-- begin Records for the task --

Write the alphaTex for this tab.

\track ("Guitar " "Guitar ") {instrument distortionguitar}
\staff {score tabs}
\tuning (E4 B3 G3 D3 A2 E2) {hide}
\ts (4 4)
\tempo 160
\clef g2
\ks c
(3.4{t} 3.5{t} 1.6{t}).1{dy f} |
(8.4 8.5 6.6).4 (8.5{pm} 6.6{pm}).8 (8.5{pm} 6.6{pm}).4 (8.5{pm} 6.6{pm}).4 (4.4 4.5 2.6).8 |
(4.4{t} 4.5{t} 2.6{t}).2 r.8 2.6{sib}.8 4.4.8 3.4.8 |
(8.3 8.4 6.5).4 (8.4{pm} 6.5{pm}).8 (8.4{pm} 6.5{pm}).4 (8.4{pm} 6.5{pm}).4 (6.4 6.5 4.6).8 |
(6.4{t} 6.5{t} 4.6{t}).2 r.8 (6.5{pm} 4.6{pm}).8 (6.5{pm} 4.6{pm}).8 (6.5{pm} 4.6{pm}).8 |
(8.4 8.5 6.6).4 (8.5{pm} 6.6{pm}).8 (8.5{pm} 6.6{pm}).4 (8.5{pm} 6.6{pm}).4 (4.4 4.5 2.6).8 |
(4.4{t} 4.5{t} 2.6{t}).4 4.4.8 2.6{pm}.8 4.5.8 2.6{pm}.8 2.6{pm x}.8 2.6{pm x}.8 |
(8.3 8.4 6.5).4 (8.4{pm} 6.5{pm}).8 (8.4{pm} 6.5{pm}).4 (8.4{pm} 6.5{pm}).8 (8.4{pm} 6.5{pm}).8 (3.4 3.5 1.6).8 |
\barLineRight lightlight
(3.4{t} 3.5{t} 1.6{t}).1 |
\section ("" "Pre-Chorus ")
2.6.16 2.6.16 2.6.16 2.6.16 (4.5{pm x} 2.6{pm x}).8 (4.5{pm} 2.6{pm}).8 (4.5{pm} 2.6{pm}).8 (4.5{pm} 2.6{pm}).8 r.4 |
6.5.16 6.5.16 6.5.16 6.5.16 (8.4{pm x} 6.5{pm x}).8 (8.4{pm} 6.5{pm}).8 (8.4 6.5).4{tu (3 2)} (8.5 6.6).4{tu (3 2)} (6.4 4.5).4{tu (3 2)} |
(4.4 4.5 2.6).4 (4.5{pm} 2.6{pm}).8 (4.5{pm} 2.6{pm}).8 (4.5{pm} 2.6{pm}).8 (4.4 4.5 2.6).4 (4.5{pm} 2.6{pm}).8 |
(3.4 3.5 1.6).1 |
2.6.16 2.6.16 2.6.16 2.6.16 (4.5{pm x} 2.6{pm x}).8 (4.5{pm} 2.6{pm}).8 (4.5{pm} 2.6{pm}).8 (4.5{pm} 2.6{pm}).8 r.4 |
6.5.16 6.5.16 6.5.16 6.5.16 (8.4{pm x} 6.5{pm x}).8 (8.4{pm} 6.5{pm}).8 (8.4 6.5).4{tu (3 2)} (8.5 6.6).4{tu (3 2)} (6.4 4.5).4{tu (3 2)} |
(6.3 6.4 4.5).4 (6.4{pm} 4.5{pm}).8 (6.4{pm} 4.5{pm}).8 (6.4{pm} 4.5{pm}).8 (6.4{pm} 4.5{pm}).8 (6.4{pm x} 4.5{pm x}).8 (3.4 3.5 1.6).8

-- end Records for the task --

Copy every entry above word for word, with nothing changed, added, or left out.

◆ Task result:
Write the alphaTex for this tab.

\track ("Guitar " "Guitar ") {instrument distortionguitar}
\staff {score tabs}
\tuning (E4 B3 G3 D3 A2 E2) {hide}
\ts (4 4)
\tempo 160
\clef g2
\ks c
(3.4{t} 3.5{t} 1.6{t}).1{dy f} |
(8.4 8.5 6.6).4 (8.5{pm} 6.6{pm}).8 (8.5{pm} 6.6{pm}).4 (8.5{pm} 6.6{pm}).4 (4.4 4.5 2.6).8 |
(4.4{t} 4.5{t} 2.6{t}).2 r.8 2.6{sib}.8 4.4.8 3.4.8 |
(8.3 8.4 6.5).4 (8.4{pm} 6.5{pm}).8 (8.4{pm} 6.5{pm}).4 (8.4{pm} 6.5{pm}).4 (6.4 6.5 4.6).8 |
(6.4{t} 6.5{t} 4.6{t}).2 r.8 (6.5{pm} 4.6{pm}).8 (6.5{pm} 4.6{pm}).8 (6.5{pm} 4.6{pm}).8 |
(8.4 8.5 6.6).4 (8.5{pm} 6.6{pm}).8 (8.5{pm} 6.6{pm}).4 (8.5{pm} 6.6{pm}).4 (4.4 4.5 2.6).8 |
(4.4{t} 4.5{t} 2.6{t}).4 4.4.8 2.6{pm}.8 4.5.8 2.6{pm}.8 2.6{pm x}.8 2.6{pm x}.8 |
(8.3 8.4 6.5).4 (8.4{pm} 6.5{pm}).8 (8.4{pm} 6.5{pm}).4 (8.4{pm} 6.5{pm}).8 (8.4{pm} 6.5{pm}).8 (3.4 3.5 1.6).8 |
\barLineRight lightlight
(3.4{t} 3.5{t} 1.6{t}).1 |
\section ("" "Pre-Chorus ")
2.6.16 2.6.16 2.6.16 2.6.16 (4.5{pm x} 2.6{pm x}).8 (4.5{pm} 2.6{pm}).8 (4.5{pm} 2.6{pm}).8 (4.5{pm} 2.6{pm}).8 r.4 |
6.5.16 6.5.16 6.5.16 6.5.16 (8.4{pm x} 6.5{pm x}).8 (8.4{pm} 6.5{pm}).8 (8.4 6.5).4{tu (3 2)} (8.5 6.6).4{tu (3 2)} (6.4 4.5).4{tu (3 2)} |
(4.4 4.5 2.6).4 (4.5{pm} 2.6{pm}).8 (4.5{pm} 2.6{pm}).8 (4.5{pm} 2.6{pm}).8 (4.4 4.5 2.6).4 (4.5{pm} 2.6{pm}).8 |
(3.4 3.5 1.6).1 |
2.6.16 2.6.16 2.6.16 2.6.16 (4.5{pm x} 2.6{pm x}).8 (4.5{pm} 2.6{pm}).8 (4.5{pm} 2.6{pm}).8 (4.5{pm} 2.6{pm}).8 r.4 |
6.5.16 6.5.16 6.5.16 6.5.16 (8.4{pm x} 6.5{pm x}).8 (8.4{pm} 6.5{pm}).8 (8.4 6.5).4{tu (3 2)} (8.5 6.6).4{tu (3 2)} (6.4 4.5).4{tu (3 2)} |
(6.3 6.4 4.5).4 (6.4{pm} 4.5{pm}).8 (6.4{pm} 4.5{pm}).8 (6.4{pm} 4.5{pm}).8 (6.4{pm} 4.5{pm}).8 (6.4{pm x} 4.5{pm x}).8 (3.4 3.5 1.6).8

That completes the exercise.